Note: This document provides information to help you make design decisions for using Envision. For step-by-step instructions for creating the datasets, see Creating a Dataset.
Supported Envision Versions: 2020.1.1
Table of Contents
Overview
When setting up Envision, datasets are the first consideration. The choices made during dataset creation will impact the size of your project and how efficient it is in showing you the information you need.
When you're collecting and representing data, the volume of data points can get large very quickly. Overhead includes the relay, presentation, and storage of the information. More information is great, but it's important not to burden your system with too much data processing. Consider:
- Dimensions
- Metrics
Dimensions
Dimensions allow you to correlate and compare metrics in a context. Each dimension that you add will multiply the required storage space and the amount of data analyzed for each charting query. Carefully consider the objective of each dataset to choose appropriate dimensions.
In this section:
Dependent or Independent Dimension?
To keep the cost of maintaining the dataset low, it is best to add only dependent dimensions required to accomplish the use case.
When dimensions are independent, consider separating into separate datasets to reduce data requirements.
Example
For example, let's consider a use case where you have two independent objectives.

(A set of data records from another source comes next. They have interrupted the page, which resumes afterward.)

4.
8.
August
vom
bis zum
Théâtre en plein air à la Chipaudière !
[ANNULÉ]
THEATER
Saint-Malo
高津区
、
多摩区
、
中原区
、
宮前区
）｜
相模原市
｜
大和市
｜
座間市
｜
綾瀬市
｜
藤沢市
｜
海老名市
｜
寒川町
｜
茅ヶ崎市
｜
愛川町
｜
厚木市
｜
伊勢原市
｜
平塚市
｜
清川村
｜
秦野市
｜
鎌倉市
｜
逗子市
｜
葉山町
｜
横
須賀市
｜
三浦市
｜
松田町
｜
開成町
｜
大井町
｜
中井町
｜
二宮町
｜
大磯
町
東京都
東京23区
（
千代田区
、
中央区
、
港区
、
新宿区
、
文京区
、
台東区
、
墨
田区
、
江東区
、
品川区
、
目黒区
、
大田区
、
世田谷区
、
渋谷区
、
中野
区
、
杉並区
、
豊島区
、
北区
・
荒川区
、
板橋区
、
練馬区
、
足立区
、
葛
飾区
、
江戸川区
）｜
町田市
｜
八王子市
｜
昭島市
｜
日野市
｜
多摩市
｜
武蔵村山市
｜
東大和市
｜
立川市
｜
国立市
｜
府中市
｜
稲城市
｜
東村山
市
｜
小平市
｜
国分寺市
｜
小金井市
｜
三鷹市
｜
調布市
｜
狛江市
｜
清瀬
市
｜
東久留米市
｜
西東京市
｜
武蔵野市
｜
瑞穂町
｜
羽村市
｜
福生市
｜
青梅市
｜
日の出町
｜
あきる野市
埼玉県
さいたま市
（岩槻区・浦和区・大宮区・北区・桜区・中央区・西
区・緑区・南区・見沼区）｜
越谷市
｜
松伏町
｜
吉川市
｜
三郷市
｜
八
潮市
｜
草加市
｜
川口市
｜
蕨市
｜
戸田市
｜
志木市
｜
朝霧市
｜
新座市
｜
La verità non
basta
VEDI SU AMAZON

You want to:
- Track sales trends by product feature.
- Track lead source efficacy for each product.
Tracking sales metrics with all dimensions in a single dataset (Product, Feature, Lead Source) would result in the following multiplication of data points for each time interval:
Product # * Feature # * Lead Source #
Instead, you could separate this into two different datasets:
- (Product, Lead Source)
- (Product, Feature)
This results in:
Product # * Feature #
And:
Product # * Lead Source #
Assume you have 1000 products, 100 features, and 10 lead sources.
In the first example, a single dataset, your data points would be 1000 * 100 * 10.

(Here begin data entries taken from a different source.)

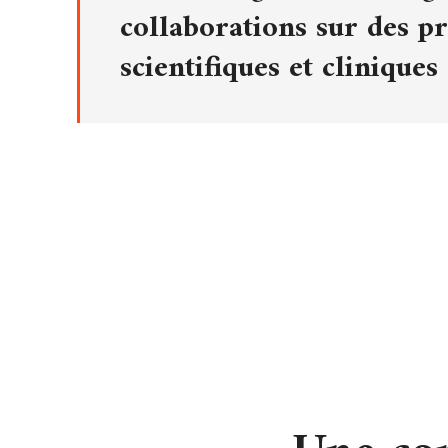
collaborations sur des pr
scientifiques et cliniques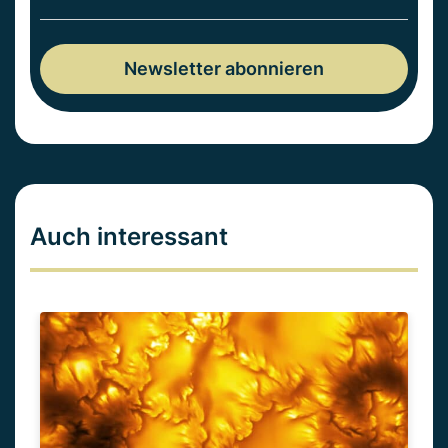
Auch interessant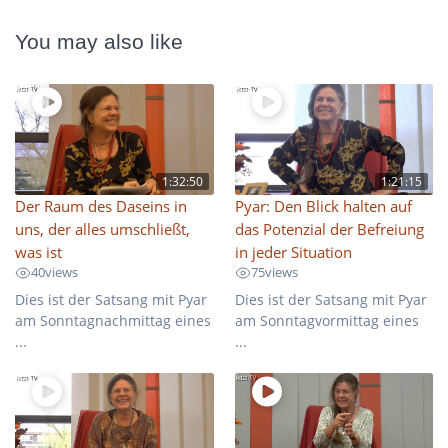
You may also like
1:32:50
1:21:15
Der Raum des Daseins in
Pyar: Den Blick halten auf
uns, der alles umschließt,
das Potenzial der Befreiung
was ist
in jeder Situation
40
views
75
views
Dies ist der Satsang mit Pyar
Dies ist der Satsang mit Pyar
am Sonntagnachmittag eines
am Sonntagvormittag eines
...
...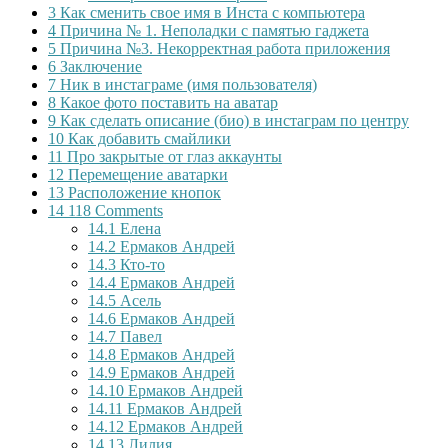
3
Как сменить свое имя в Инста с компьютера
4
Причина № 1. Неполадки с памятью гаджета
5
Причина №3. Некорректная работа приложения
6
Заключение
7
Ник в инстаграме (имя пользователя)
8
Какое фото поставить на аватар
9
Как сделать описание (био) в инстаграм по центру
10
Как добавить смайлики
11
Про закрытые от глаз аккаунты
12
Перемещение аватарки
13
Расположение кнопок
14
118 Comments
14.1
Елена
14.2
Ермаков Андрей
14.3
Кто-то
14.4
Ермаков Андрей
14.5
Асель
14.6
Ермаков Андрей
14.7
Павел
14.8
Ермаков Андрей
14.9
Ермаков Андрей
14.10
Ермаков Андрей
14.11
Ермаков Андрей
14.12
Ермаков Андрей
14.13
Лилия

Total: 1,000,000 data points.
In the second example, two separate queries, your data points would be:
- First dataset: 1000 * 100 (100,000 data points)
- Second dataset: 1000 * 10 (10,000 data points
Total: 110,000 data points
When the same information is represented in two separate datasets, the number of data points is 110,000 rather than 1,000,000. That is an order of magnitude less data.
Empty Dimension (Implied/Core)
There is always an empty/implied/core dimension which is defined by the event that triggers a metric to be collected. For example, when tracking orders, the event of a customer making an order triggers the collection of various metrics and dimensions. There is no explicit dimension defined for the order, nor transaction, because the dataset implies that every event is an order/transaction. It is important NOT to explicitly specify an implied dimension, because it will cause too much data to be accumulated.
Time Series Dimension
Everything we track and measure is related to time. A time dimension is assumed/built-in for every dataset. Therefore, you should not define a dimension for your dataset based on time. Doing so will dramatically increase the storage and computing requirements, and it is not necessary. The time an event occurred is aggregated into a time window from the real-time event's timestamp property.
Metrics
Capture as many metrics as you can use. Metrics are cheap facts that get accumulated over time intervals as real-time events are aggregated. You cannot search/filter charts by metrics, but you'll be able to compute the following metric values for any dimension over any time interval:
- Min
- Max
- Sum
- Average
Occurrence (Request Count)
Every dataset inherently collects the count or occurrence of an event (empty/implied/core dimension). There is no need to map nor define a custom dimension to count the occurrence.
For example, if your dataset is tracking orders, you'll always have access to the number of orders accumulated over a time interval, via the Request Count metric. However, if you want to know the quantity of items in an order, you'll need to define a custom metric with min, max, sum, and/or average accumulators.